05 abr 2024 às 12:58
Caíque Conceição Moreira, de 16 anos, foi encontrado morto na Av. Audifax Barcelos
Caíque Conceição Moreira, de 16 anos, foi encontrado morto na Avenida Audifax Barcelos Crédito: Divulgação | Instagram @dhpp.serra
O corpo de um adolescente de 16 anos foi encontrado com cortes, carbonizado, e já em avançado estado de decomposição às margens da Avenida Audifax Barcelos Neves, na Serra, na quinta-feira (4). Caíque Conceição Moreira estava desaparecido desde o último sábado (30), quando foi visto sendo retirado à força de uma festa no bairro Jardim Bela Vista. A suspeita da polícia é que ele tenha sido morto por traficantes. 
De acordo com apuração do repórter Caíque Verli, da TV Gazeta, parentes e colegas de Caíque, que morava no Bairro das Laranjeiras, chegaram a fazer manifestações ao longo da semana, cobrando respostas das autoridades sobre o desaparecimento do rapaz. Na tarde de quinta-feira, a Polícia Civil encontrou o corpo. Fim de uma angústia, e início de outra: é que ainda não foi possível liberar o cadáver.

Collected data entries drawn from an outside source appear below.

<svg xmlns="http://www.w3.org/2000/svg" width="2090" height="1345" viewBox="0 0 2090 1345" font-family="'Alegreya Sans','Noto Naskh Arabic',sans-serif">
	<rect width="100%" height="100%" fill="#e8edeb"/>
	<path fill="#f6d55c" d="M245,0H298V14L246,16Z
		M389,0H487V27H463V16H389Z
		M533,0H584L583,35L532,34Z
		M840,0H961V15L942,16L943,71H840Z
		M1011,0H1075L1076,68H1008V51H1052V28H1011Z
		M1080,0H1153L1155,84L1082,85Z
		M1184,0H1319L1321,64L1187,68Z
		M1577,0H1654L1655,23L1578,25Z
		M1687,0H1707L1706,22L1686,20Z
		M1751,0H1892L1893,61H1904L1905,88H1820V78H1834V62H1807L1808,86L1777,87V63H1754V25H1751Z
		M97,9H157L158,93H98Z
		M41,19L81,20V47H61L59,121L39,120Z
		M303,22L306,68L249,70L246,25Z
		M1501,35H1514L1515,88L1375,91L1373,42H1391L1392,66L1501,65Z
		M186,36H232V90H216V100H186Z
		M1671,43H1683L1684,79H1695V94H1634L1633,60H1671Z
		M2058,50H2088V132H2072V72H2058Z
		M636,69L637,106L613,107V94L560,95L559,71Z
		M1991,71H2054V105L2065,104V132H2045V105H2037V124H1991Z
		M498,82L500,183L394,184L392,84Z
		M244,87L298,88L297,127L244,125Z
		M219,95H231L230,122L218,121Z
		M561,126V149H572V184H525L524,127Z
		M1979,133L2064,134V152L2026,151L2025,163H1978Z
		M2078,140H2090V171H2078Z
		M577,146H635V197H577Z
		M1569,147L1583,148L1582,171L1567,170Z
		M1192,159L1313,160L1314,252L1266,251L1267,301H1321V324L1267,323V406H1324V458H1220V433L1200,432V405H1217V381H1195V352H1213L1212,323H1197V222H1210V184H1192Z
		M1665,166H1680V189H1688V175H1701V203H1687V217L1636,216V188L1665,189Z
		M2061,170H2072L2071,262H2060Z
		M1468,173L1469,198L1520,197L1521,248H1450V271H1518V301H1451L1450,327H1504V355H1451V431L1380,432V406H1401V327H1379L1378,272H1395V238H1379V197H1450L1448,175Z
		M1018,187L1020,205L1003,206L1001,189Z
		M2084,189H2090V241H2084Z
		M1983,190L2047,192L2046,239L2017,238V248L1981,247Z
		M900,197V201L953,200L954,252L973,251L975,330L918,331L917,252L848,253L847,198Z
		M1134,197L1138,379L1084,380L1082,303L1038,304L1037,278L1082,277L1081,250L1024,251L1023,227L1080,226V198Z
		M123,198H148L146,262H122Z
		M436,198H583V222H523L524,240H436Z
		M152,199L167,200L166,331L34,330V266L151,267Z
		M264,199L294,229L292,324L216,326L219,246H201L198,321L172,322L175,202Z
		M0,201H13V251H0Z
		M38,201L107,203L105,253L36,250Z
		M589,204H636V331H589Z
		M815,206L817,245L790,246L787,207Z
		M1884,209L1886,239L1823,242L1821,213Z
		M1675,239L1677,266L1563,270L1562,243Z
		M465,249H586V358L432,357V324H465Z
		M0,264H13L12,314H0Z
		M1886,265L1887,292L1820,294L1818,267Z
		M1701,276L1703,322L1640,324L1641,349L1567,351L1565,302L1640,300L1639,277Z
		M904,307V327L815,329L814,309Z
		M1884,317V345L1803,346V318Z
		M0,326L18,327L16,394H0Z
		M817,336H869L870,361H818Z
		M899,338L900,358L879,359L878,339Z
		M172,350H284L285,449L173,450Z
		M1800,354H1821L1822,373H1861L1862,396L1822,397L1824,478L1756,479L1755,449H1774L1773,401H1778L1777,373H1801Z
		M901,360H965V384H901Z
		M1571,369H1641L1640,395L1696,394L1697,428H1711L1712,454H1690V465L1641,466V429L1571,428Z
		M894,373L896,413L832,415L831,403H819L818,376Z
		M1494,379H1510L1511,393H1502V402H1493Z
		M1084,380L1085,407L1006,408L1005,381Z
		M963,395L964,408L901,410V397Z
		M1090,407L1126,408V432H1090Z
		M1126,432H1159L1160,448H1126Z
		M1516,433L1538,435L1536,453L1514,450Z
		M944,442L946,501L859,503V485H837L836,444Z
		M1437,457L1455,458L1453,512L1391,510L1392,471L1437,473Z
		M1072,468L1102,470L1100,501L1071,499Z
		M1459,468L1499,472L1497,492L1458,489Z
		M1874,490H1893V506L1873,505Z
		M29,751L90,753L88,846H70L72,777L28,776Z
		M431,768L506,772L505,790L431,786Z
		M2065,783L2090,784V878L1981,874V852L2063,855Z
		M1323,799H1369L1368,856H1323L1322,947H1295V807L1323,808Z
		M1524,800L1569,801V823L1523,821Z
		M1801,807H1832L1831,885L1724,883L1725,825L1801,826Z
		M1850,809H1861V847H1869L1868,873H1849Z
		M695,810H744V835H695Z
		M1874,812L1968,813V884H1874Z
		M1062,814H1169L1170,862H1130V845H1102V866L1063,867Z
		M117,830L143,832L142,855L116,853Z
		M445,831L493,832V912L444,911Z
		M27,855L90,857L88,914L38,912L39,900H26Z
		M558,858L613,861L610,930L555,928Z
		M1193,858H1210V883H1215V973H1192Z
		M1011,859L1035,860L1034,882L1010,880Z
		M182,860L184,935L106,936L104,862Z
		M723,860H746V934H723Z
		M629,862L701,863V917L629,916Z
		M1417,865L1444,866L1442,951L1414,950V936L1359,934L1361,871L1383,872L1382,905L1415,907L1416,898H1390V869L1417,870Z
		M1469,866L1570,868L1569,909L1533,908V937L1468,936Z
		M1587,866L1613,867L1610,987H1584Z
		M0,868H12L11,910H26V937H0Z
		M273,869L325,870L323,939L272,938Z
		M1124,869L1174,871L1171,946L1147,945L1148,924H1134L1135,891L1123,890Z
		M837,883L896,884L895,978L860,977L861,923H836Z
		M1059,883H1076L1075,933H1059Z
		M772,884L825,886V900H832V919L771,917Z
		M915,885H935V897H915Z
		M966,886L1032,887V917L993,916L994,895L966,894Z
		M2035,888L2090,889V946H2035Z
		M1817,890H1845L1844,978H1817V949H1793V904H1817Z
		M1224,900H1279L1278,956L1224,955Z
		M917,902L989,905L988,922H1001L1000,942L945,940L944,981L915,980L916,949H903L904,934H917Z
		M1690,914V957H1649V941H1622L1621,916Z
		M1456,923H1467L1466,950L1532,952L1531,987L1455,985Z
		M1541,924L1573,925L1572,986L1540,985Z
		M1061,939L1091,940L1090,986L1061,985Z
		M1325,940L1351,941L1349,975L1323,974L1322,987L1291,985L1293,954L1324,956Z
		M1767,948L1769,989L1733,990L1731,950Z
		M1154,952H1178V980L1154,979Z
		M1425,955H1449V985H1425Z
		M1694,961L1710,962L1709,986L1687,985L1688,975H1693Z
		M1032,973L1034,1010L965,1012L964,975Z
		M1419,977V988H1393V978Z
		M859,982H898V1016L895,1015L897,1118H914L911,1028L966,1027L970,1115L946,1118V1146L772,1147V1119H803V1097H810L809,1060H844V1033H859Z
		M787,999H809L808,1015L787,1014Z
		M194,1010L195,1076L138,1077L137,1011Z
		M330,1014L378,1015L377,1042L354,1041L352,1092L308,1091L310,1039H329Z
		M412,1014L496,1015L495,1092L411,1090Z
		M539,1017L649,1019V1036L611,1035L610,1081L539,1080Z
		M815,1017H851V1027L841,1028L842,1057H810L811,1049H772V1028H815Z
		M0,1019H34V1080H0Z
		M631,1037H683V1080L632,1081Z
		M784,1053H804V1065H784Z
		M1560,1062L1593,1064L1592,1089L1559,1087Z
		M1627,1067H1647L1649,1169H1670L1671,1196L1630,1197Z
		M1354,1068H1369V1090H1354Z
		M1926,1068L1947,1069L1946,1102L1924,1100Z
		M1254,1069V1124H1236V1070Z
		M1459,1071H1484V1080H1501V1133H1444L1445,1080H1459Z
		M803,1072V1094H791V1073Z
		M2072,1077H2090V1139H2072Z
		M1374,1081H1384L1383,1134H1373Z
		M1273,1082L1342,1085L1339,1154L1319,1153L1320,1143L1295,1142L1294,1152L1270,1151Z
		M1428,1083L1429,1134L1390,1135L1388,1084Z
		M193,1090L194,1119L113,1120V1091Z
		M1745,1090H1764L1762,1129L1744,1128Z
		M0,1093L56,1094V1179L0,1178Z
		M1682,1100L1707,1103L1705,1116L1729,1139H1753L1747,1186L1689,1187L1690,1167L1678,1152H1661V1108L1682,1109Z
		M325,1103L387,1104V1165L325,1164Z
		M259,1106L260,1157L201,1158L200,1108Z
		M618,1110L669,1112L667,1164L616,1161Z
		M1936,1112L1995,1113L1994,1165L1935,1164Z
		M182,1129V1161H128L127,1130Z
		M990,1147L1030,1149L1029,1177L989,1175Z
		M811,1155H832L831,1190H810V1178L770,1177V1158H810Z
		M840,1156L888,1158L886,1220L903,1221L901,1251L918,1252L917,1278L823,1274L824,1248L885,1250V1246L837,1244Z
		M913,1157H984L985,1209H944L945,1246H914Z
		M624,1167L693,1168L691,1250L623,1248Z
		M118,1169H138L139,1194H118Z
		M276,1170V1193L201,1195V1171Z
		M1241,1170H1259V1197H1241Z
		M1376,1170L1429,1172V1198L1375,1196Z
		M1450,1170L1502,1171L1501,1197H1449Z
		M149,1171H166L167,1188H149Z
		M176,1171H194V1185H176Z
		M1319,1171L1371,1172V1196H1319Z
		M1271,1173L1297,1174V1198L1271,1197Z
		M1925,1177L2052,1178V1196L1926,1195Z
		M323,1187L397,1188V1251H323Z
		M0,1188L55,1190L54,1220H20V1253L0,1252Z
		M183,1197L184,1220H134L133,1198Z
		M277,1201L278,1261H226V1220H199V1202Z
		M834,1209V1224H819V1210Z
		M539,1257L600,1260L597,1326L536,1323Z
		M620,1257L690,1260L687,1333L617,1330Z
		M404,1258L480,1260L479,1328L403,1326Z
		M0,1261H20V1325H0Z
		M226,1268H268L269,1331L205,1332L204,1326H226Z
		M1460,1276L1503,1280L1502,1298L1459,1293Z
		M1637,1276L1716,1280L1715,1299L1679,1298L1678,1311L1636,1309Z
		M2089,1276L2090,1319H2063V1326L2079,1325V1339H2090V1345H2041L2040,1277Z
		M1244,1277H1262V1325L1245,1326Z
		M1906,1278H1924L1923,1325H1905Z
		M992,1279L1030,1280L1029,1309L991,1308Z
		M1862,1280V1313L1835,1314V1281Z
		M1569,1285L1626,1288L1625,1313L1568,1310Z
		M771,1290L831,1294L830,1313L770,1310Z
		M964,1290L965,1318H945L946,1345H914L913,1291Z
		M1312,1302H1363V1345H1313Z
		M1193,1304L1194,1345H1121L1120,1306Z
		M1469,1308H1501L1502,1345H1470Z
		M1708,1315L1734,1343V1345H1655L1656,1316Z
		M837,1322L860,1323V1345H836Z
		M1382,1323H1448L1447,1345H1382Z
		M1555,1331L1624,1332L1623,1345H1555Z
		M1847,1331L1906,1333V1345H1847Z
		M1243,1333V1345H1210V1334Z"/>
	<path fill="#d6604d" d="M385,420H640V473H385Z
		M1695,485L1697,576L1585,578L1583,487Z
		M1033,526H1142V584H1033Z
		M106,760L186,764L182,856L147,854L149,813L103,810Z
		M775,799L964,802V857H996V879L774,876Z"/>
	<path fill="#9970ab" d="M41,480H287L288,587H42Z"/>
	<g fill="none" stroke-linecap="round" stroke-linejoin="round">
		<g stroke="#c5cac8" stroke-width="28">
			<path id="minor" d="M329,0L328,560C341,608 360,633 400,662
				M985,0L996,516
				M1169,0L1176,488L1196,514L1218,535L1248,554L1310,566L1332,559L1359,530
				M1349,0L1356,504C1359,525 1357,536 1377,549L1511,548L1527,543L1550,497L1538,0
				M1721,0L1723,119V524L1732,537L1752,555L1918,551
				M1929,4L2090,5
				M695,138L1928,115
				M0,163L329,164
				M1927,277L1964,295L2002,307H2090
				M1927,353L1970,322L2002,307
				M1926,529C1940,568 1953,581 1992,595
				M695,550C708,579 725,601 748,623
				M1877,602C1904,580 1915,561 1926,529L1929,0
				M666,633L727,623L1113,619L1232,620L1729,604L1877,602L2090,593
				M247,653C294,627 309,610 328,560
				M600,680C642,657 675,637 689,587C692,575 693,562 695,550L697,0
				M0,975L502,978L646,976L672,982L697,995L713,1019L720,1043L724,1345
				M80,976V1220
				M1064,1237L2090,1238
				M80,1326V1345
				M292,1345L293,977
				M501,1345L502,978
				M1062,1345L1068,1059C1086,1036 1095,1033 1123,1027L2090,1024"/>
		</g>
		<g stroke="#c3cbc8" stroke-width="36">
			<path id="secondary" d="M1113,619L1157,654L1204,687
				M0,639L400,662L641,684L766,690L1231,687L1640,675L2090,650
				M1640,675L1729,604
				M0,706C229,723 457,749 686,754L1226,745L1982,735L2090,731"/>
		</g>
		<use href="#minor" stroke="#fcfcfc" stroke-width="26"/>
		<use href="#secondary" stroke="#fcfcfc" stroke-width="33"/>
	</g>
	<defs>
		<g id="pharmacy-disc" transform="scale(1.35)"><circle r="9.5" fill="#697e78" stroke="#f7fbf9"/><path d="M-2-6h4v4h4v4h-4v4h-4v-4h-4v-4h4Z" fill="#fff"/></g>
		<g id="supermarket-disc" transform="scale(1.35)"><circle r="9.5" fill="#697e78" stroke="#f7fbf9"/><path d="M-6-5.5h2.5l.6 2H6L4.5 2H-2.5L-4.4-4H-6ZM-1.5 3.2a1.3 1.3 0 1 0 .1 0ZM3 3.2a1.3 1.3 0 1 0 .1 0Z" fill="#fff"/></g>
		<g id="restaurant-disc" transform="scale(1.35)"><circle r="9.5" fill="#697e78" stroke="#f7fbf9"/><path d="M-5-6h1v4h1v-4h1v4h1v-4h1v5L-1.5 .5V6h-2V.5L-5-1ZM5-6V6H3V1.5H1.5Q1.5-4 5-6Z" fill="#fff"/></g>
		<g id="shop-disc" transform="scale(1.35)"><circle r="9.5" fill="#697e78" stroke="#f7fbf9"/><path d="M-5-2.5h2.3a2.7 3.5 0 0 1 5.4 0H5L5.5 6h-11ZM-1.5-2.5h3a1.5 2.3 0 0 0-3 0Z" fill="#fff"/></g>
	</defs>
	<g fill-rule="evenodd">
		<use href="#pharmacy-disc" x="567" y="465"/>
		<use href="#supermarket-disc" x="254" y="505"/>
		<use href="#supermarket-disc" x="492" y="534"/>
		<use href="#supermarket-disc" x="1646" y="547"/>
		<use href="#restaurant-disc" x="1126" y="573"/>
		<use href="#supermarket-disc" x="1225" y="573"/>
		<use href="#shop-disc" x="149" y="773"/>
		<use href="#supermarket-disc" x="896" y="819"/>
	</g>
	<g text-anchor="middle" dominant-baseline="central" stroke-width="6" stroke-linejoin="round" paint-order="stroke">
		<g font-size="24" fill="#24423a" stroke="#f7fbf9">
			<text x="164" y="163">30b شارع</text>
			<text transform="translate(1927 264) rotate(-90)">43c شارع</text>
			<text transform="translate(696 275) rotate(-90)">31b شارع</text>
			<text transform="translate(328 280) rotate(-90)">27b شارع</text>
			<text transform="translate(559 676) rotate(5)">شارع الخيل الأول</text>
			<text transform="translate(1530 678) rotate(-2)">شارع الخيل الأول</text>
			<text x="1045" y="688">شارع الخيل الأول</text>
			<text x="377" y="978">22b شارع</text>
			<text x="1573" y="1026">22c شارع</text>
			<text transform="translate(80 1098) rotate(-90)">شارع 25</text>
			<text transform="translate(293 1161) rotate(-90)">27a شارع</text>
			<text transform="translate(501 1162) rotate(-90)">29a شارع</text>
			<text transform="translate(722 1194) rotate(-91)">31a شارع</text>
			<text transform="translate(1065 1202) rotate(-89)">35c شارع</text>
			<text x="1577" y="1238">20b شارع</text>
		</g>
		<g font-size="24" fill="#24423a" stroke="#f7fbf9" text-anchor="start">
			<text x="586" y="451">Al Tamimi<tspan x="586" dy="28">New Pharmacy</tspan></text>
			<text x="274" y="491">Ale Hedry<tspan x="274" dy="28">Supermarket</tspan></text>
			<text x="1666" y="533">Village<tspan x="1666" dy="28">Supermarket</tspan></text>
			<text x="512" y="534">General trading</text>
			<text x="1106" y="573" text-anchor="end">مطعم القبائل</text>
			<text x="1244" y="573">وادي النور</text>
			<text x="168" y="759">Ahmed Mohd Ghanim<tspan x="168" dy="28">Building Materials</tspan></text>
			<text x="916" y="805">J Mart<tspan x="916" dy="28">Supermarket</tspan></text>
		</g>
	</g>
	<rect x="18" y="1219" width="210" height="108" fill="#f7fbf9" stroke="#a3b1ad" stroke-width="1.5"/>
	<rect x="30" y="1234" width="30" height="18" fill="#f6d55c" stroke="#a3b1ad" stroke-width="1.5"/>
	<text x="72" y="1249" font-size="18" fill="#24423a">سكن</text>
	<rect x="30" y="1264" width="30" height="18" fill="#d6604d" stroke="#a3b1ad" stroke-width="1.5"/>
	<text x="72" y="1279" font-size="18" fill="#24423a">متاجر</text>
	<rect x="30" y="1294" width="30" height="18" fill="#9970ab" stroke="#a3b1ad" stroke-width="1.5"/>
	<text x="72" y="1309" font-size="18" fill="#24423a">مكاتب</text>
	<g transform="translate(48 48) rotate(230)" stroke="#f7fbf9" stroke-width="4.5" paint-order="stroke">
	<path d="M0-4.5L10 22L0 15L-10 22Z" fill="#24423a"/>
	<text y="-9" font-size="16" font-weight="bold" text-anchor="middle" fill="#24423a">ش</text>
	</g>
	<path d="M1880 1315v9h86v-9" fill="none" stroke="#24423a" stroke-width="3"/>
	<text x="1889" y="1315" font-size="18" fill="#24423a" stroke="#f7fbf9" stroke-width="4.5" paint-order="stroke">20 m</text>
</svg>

"Não houve possibilidade de identificação por digital, agora a gente tem que correr e pedir a Deus para a gente conseguir fazer a identificação por digital ou por foto", contou um familiar à TV Gazeta. Ele preferiu não se identificar. 
"O que foi feito com ele, um menino de 16 anos, a família vai levar muito tempo para conseguir tirar essa dor do peito. A gente fica sem entender por que foi feito isso com um menino"
X - Familiar de Caíque
A Polícia Civil informou que o caso segue sob investigação da Divisão Especializada de Homicídios e Proteção à Pessoa (DHPP) da Serra e, até a publicação da reportagem, nenhum suspeito havia sido detido. "Informações podem ser compartilhadas de forma sigilosa por meio do Disque-denúncia (181), que é uma linha de contato gratuita, disponível em todos os municípios do Estado. As informações passadas pela comunidade podem ser cruciais para o avanço das investigações", reforçou.